America’s friends in Asia know that in the US system, the allocation of capital and technology is in the hands of the private sector. This is not true in China’s case. In recent years, this has resulted in a mistaken impression that while China is focusing with intent on Asia, the United States has focused instead on other regions of the world.

That is not true if one examines the investment and trade numbers, including services and investments in the energy sector.

Yet US companies need to do more, and quickly, to fill this gap. Individually, they need to conduct baseline surveys of their internal allocation of talent and other resources.

Most companies have not effectively pivoted from North America and Europe to Asia when it comes to key infrastructure such as strategy, sales and government affairs personnel. They are covering their fastest-growing and most promising market with significantly fewer staff and less infrastructure.

That needs to change. Proper resourcing will enable companies to better respond to changes in Asia, where firms will increasingly be expected to weigh in on challenges affecting the region’s young populations including social issues, climate change, health inequalities and food insecurity.

Collectively, American companies should work together and with companies from around Asia, including China, to bring new ideas for market opening and expansion to governments. American companies cannot afford to wait for governments to act.

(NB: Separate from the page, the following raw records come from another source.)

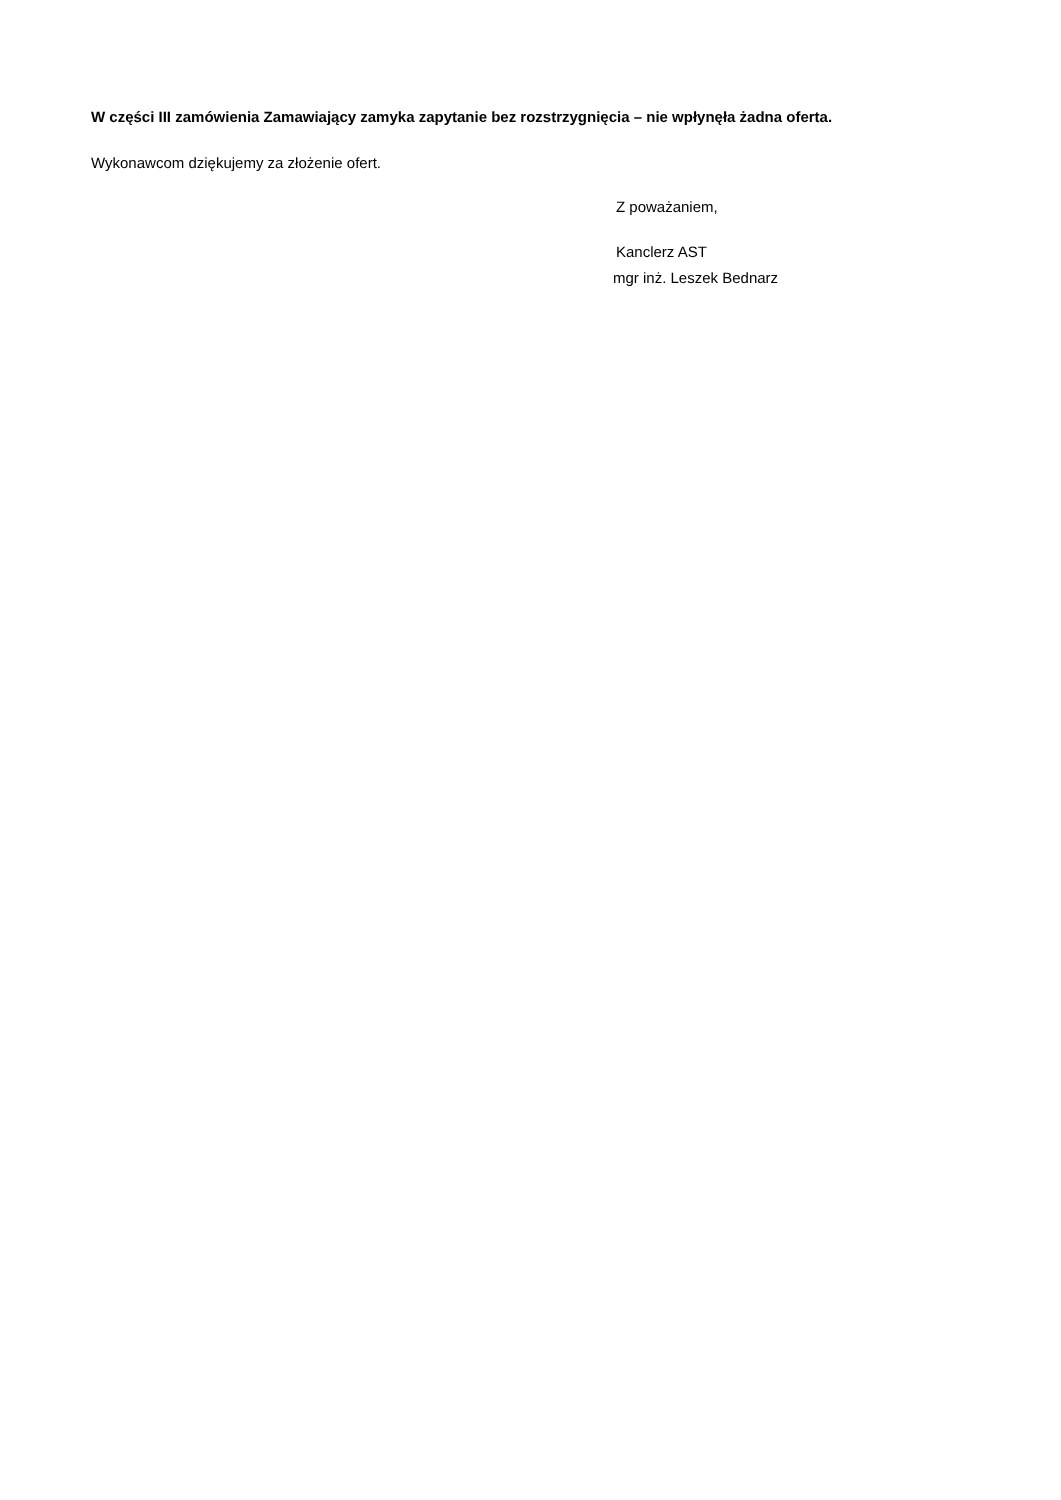W części III zamówienia Zamawiający zamyka zapytanie bez rozstrzygnięcia – nie wpłynęła żadna oferta.
Wykonawcom dziękujemy za złożenie ofert.
Z poważaniem,
Kanclerz AST
mgr inż. Leszek Bednarz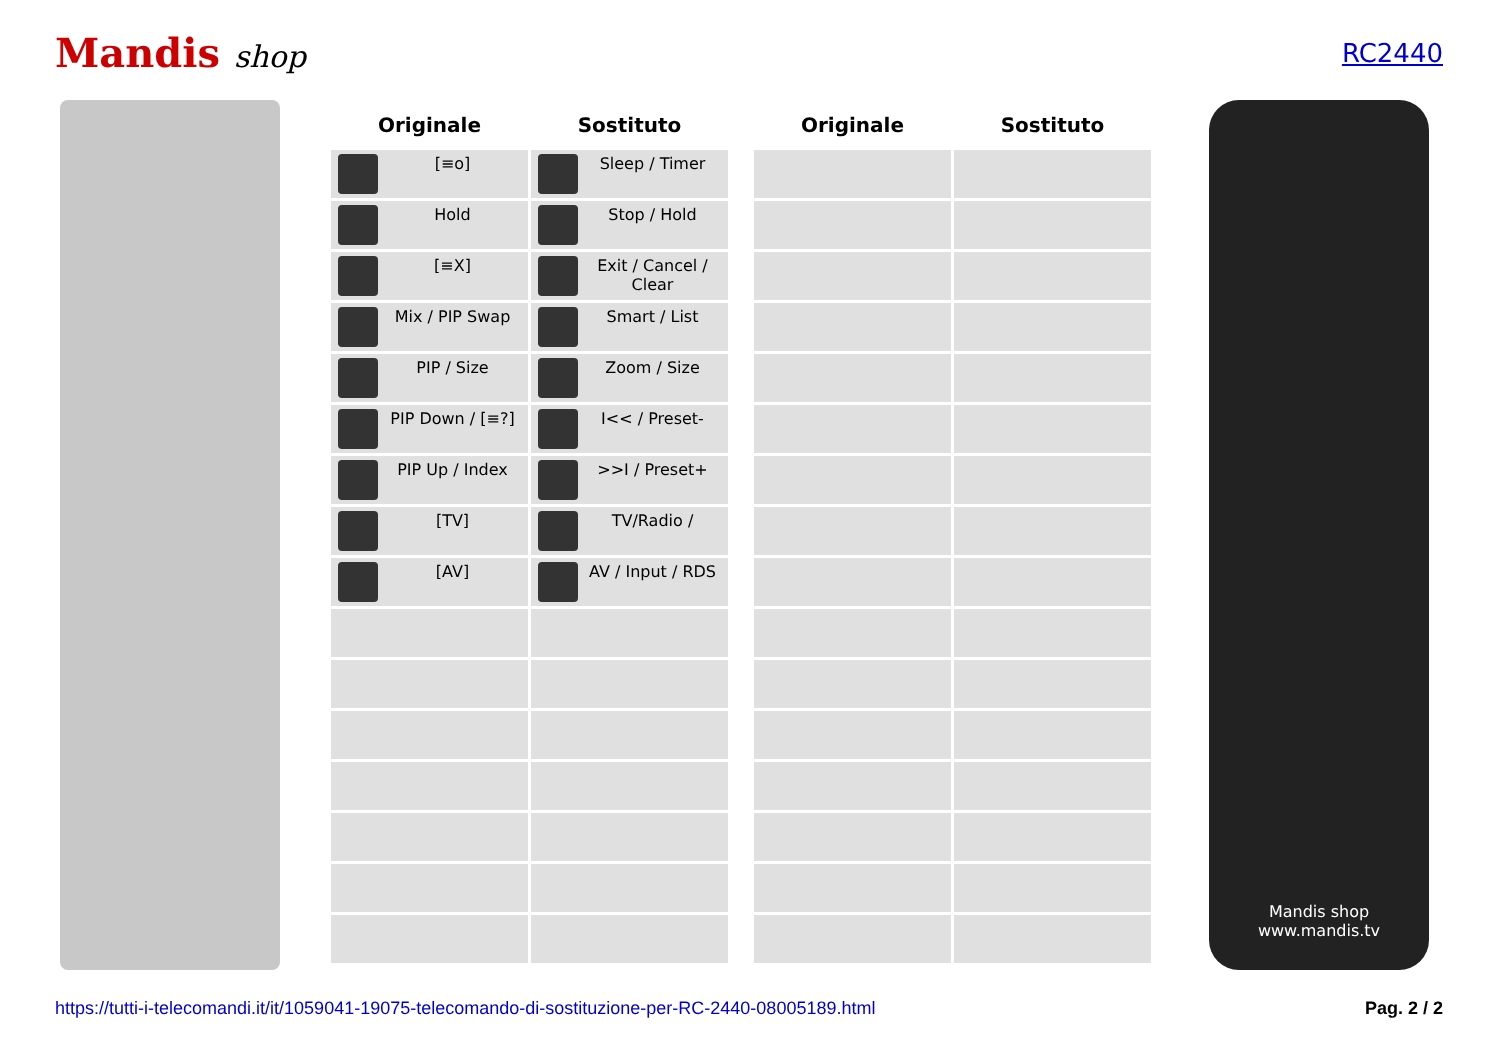Mandis shop
RC2440
| Originale | Sostituto |
| --- | --- |
| [≡o] | Sleep / Timer |
| Hold | Stop / Hold |
| [≡X] | Exit / Cancel / Clear |
| Mix / PIP Swap | Smart / List |
| PIP / Size | Zoom / Size |
| PIP Down / [≡?] | I<< / Preset- |
| PIP Up / Index | >>I / Preset+ |
| [TV] | TV/Radio / |
| [AV] | AV / Input / RDS |
| Originale | Sostituto |
| --- | --- |
Mandis shop
www.mandis.tv
https://tutti-i-telecomandi.it/it/1059041-19075-telecomando-di-sostituzione-per-RC-2440-08005189.html Pag. 2 / 2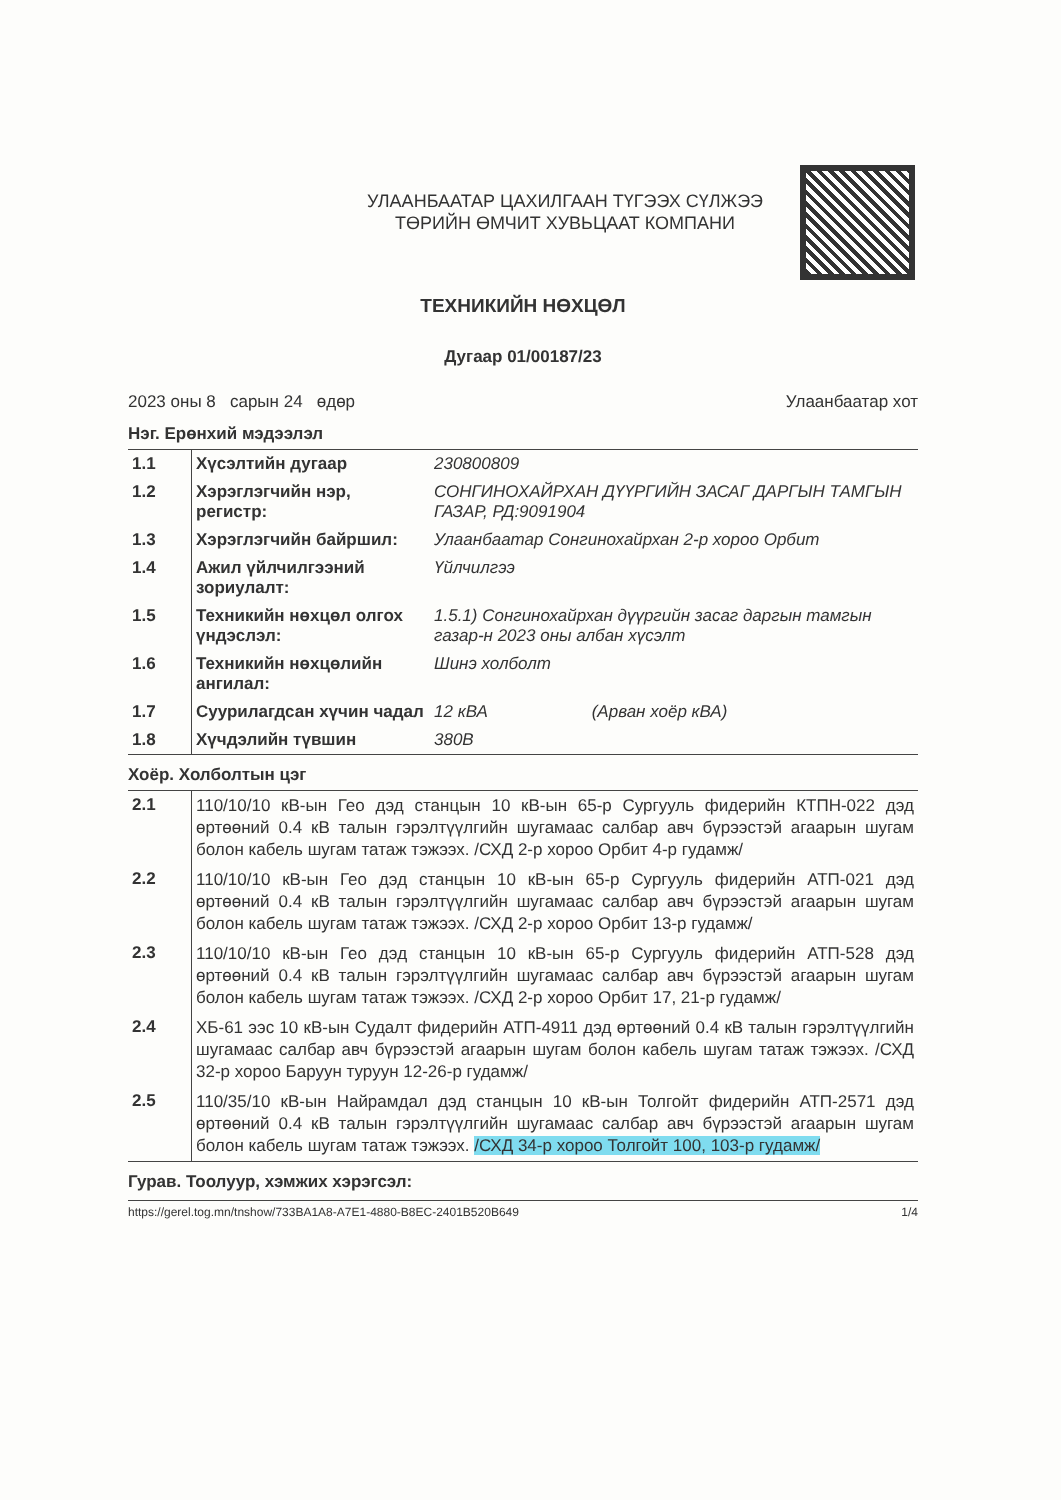УЛААНБААТАР ЦАХИЛГААН ТҮГЭЭХ СҮЛЖЭЭ
ТӨРИЙН ӨМЧИТ ХУВЬЦААТ КОМПАНИ
ТЕХНИКИЙН НӨХЦӨЛ
Дугаар 01/00187/23
2023 оны 8 сарын 24 өдөр Улаанбаатар хот
Нэг. Ерөнхий мэдээлэл
| 1.1 | Хүсэлтийн дугаар | 230800809 |
| 1.2 | Хэрэглэгчийн нэр, регистр: | СОНГИНОХАЙРХАН ДҮҮРГИЙН ЗАСАГ ДАРГЫН ТАМГЫН ГАЗАР, РД:9091904 |
| 1.3 | Хэрэглэгчийн байршил: | Улаанбаатар Сонгинохайрхан 2-р хороо Орбит |
| 1.4 | Ажил үйлчилгээний зориулалт: | Үйлчилгээ |
| 1.5 | Техникийн нөхцөл олгох үндэслэл: | 1.5.1) Сонгинохайрхан дүүргийн засаг даргын тамгын газар-н 2023 оны албан хүсэлт |
| 1.6 | Техникийн нөхцөлийн ангилал: | Шинэ холболт |
| 1.7 | Суурилагдсан хүчин чадал | 12 кВА (Арван хоёр кВА) |
| 1.8 | Хүчдэлийн түвшин | 380В |
Хоёр. Холболтын цэг
| 2.1 | 110/10/10 кВ-ын Гео дэд станцын 10 кВ-ын 65-р Сургууль фидерийн КТПН-022 дэд өртөөний 0.4 кВ талын гэрэлтүүлгийн шугамаас салбар авч бүрээстэй агаарын шугам болон кабель шугам татаж тэжээх. /СХД 2-р хороо Орбит 4-р гудамж/ |
| 2.2 | 110/10/10 кВ-ын Гео дэд станцын 10 кВ-ын 65-р Сургууль фидерийн АТП-021 дэд өртөөний 0.4 кВ талын гэрэлтүүлгийн шугамаас салбар авч бүрээстэй агаарын шугам болон кабель шугам татаж тэжээх. /СХД 2-р хороо Орбит 13-р гудамж/ |
| 2.3 | 110/10/10 кВ-ын Гео дэд станцын 10 кВ-ын 65-р Сургууль фидерийн АТП-528 дэд өртөөний 0.4 кВ талын гэрэлтүүлгийн шугамаас салбар авч бүрээстэй агаарын шугам болон кабель шугам татаж тэжээх. /СХД 2-р хороо Орбит 17, 21-р гудамж/ |
| 2.4 | ХБ-61 ээс 10 кВ-ын Судалт фидерийн АТП-4911 дэд өртөөний 0.4 кВ талын гэрэлтүүлгийн шугамаас салбар авч бүрээстэй агаарын шугам болон кабель шугам татаж тэжээх. /СХД 32-р хороо Баруун туруун 12-26-р гудамж/ |
| 2.5 | 110/35/10 кВ-ын Найрамдал дэд станцын 10 кВ-ын Толгойт фидерийн АТП-2571 дэд өртөөний 0.4 кВ талын гэрэлтүүлгийн шугамаас салбар авч бүрээстэй агаарын шугам болон кабель шугам татаж тэжээх. /СХД 34-р хороо Толгойт 100, 103-р гудамж/ |
Гурав. Тоолуур, хэмжих хэрэгсэл:
https://gerel.tog.mn/tnshow/733BA1A8-A7E1-4880-B8EC-2401B520B649 1/4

Sometimes, this can be done through supporting existing initiatives, such as Indonesia’s effort to operationalise Asean’s Indo-Pacific Outlook in economic areas such as connectivity or Japan’s expected supply chain resilience projects under its Indo-Pacific strategy.

At other times, companies may be expected to lead in a big way. Witness, for example, the US’ Indo-Pacific Economic Framework featuring seven Asean countries, where the first major deliverable at its September ministerial was a digital upskilling initiative with commitments by 14 US companies to provide seven million training and education opportunities in the next 10 years.

With good ideas and wins in South-east Asia focused on achievable but ambitious goals such as increasing investment in key sectors including climate change, energy, digital inclusion, health and crisis management, companies will attract the attention of governments.

This will give well-meaning and highly capable government officials in the United States and around Asia, including in China, the political space to self-correct and shift away from the self-destructive paths many are currently pursuing to focus on growth, cooperation and strengthening security for all.

Ernest Z Bower is president and CEO of BowerGroupAsia, a strategic advisory firm focused on the Indo-Pacific region.